Artifex Studio Crafts Range of VFX for 'Resident Alien'
April 28, 2021

Artifex Studio Crafts Range of VFX for 'Resident Alien'

VFX house Artifex Studios has added 685 shots to SYFY Channel’s hit “Resident Alien” amid COVID workflow adjustments in 2020. As the series wraps its initial 10-episode run, the full scope of Artifex’s work was on display: everything from town and mountain environments, to spaceships and bacon-grabbing tentacles.


Artifex was involved early in setting key environments for “Resident Alien” and continued to add embellishments or build-outs dependent on scene requirements. In episode 6, the studio augmented stock plates to add sweeping snow-covered mountain ranges, while episode 8 saw a build out of magnificent practical glaciers into a full environment.

The glacier sequence in episode 8 in particular demanded that virtually every moment was touched in some way by Artifex, be it through matte painting, CG extensions, smoothing and alteration of the set, or texture work to subtly add snow and ice. The studio also had to provide extensive rotoscope work in the season finale to transform a daylight town scene into night, complete with lit matte interiors for buildings, etc.



Artifex also got their creature animation fix, when called upon in episode 7 to create a CGI octopus (voiced by Nathan Fillion), which lead Alan Tudyk interacts with through aquarium glass. The photoreal octopod inspires a later scene in episode 9 wherein the studio had to supplant Tudyk’s leg with a tentacle, which seeks out…among other things…bacon.

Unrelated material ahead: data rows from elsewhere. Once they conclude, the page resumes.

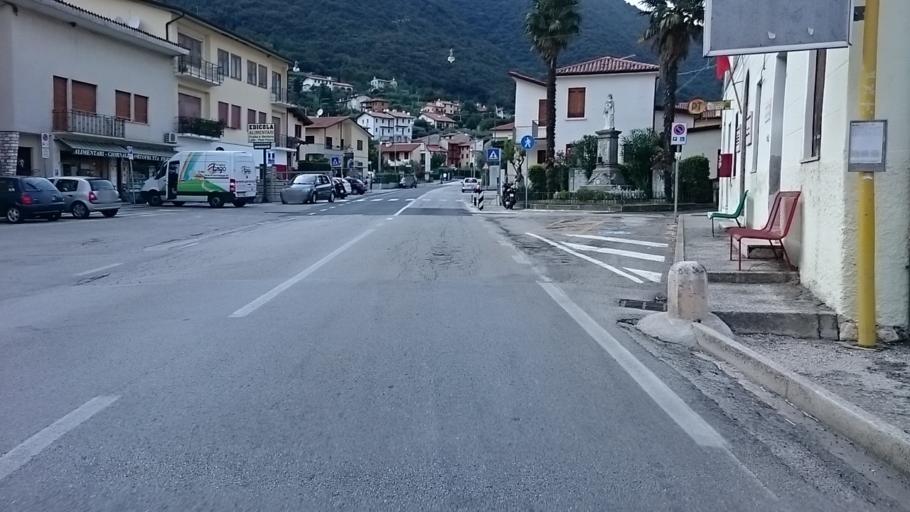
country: IT
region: Veneto
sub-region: Provincia di Vicenza
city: Campese
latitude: 45.8042
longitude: 11.7120
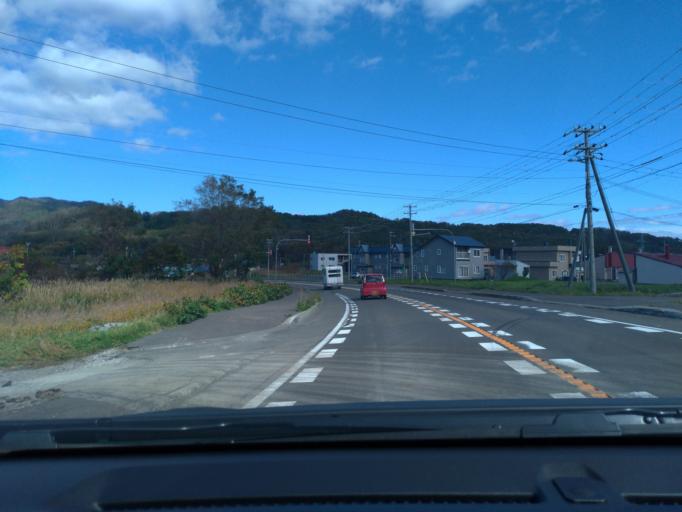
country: JP
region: Hokkaido
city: Ishikari
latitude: 43.3955
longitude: 141.4367
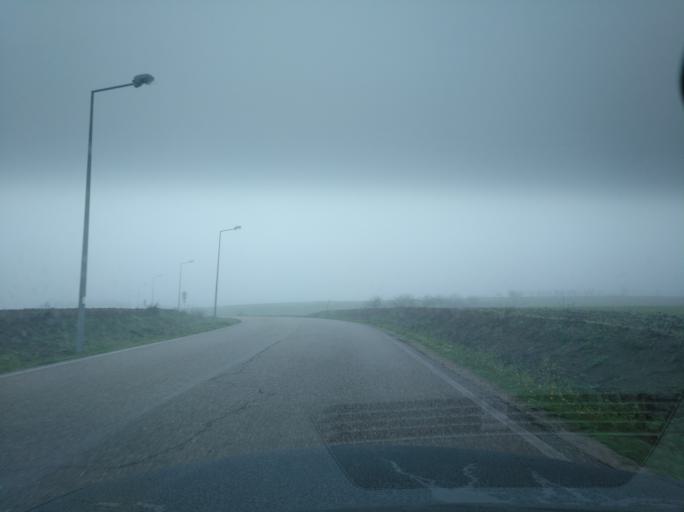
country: PT
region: Portalegre
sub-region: Campo Maior
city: Campo Maior
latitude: 39.0262
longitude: -7.0687
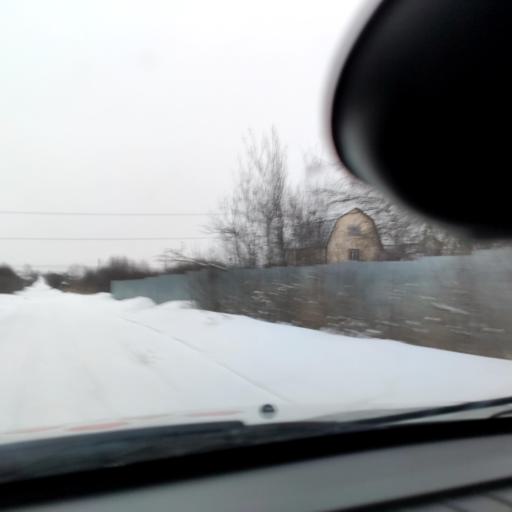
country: RU
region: Bashkortostan
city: Avdon
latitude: 54.5725
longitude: 55.7366
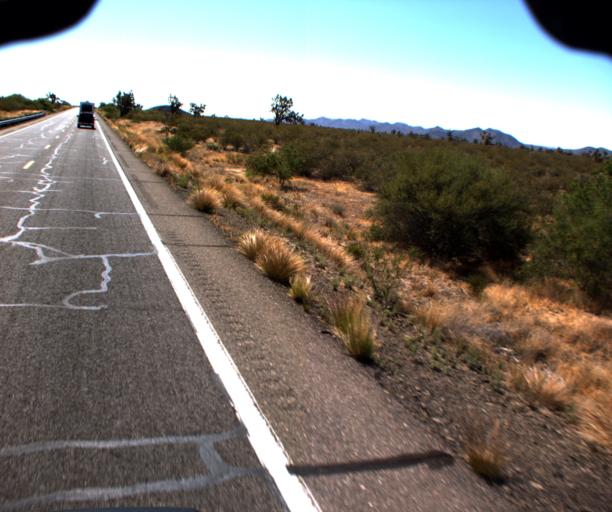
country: US
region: Arizona
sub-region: Yavapai County
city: Congress
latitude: 34.1829
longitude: -113.0404
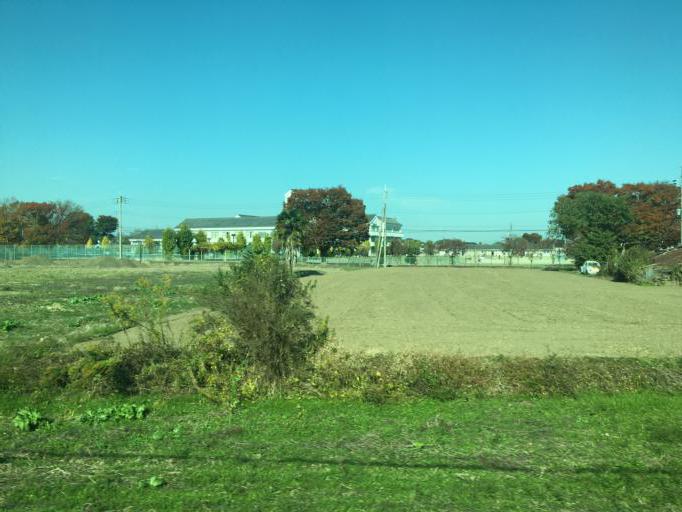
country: JP
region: Ibaraki
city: Yuki
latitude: 36.2970
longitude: 139.8858
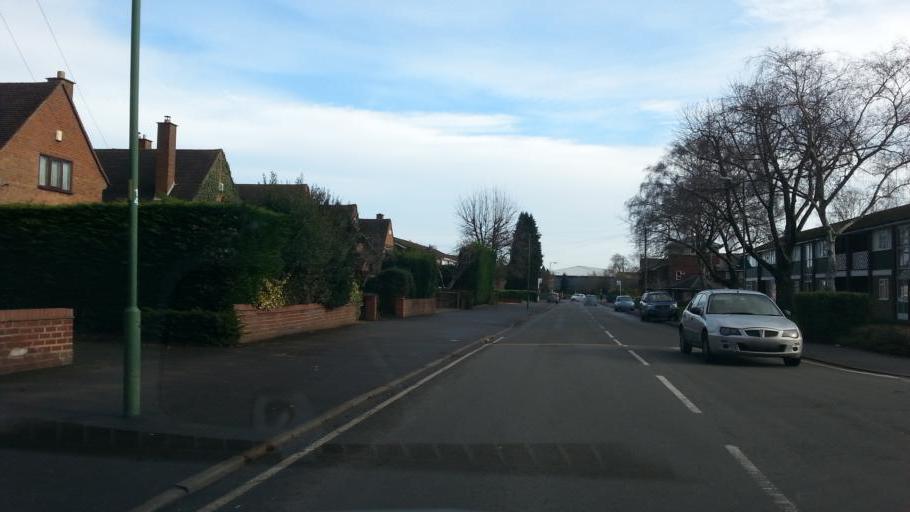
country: GB
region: England
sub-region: City and Borough of Birmingham
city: Acocks Green
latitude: 52.4443
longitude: -1.7903
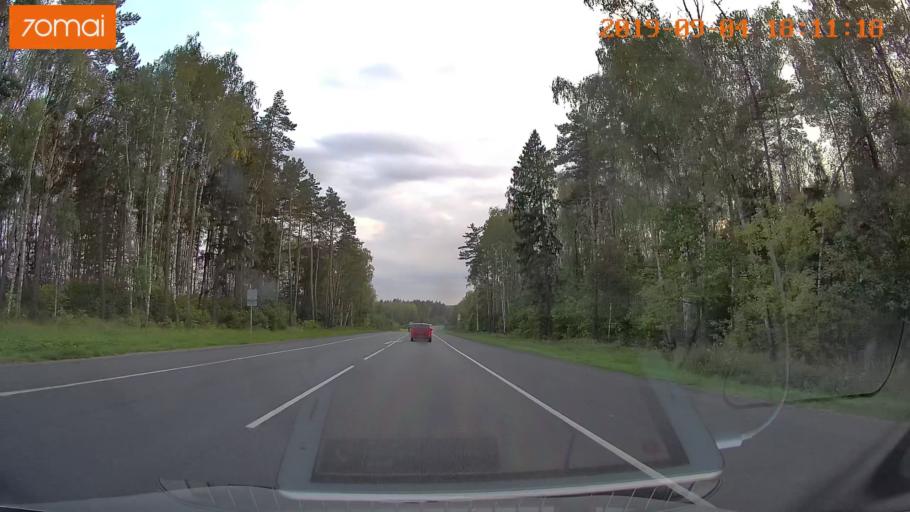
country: RU
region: Moskovskaya
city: Lopatinskiy
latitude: 55.3792
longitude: 38.7558
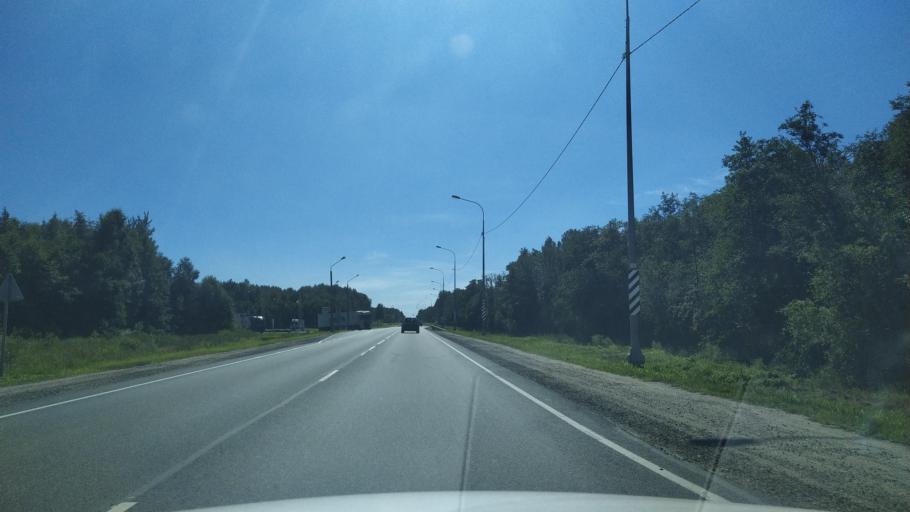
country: RU
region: Pskov
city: Pskov
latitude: 57.7843
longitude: 28.4072
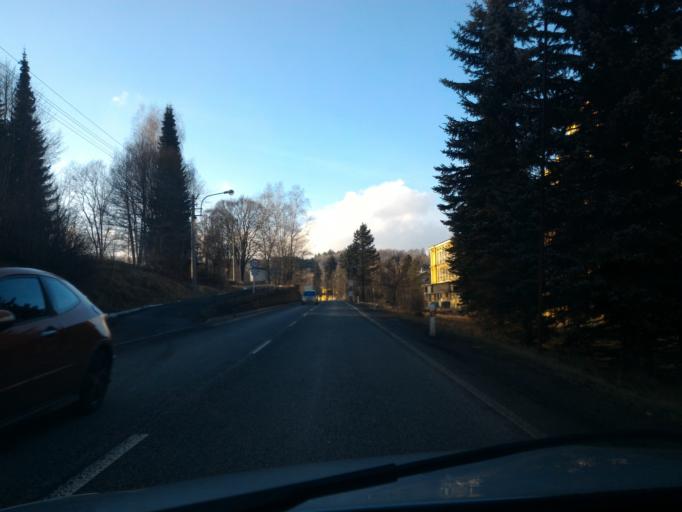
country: CZ
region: Liberecky
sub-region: Okres Jablonec nad Nisou
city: Tanvald
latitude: 50.7346
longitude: 15.2923
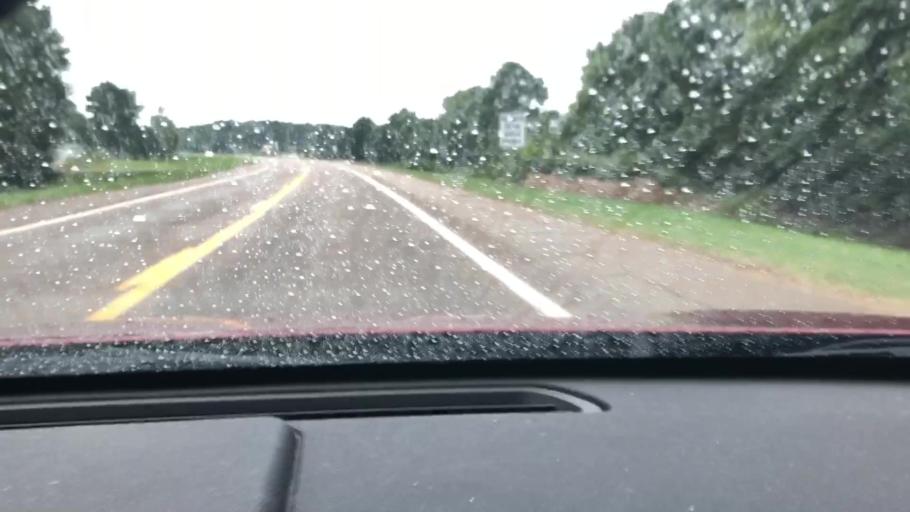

“The animation had to find a sweet spot that suited the vocal performance accompanying it,” said Artifex VFX Supervisor Rob Geddes. “We wanted to be careful to provide a grabbing visual without taking the viewer out of the moment by being too intentionally cartoonish or farcical.”
Rounding out the work was the inside of the spaceship in episode 10, the season finale. Artifex designed and integrated the spaceship interior inside and around the green screen set.



The project spanned roughly a year due to delays imposed by COVID, with both internal and external adjustments being made to reflect the realities of working remotely.

Hardware/software applied during the project included Maya/V-ray for modeling, animation, and rendering; tracking in Syntheyes, matte painting in Photoshop, compositing in Nuke, scheduling and production tracking in ftrack, and Meshroom for photogrammetry.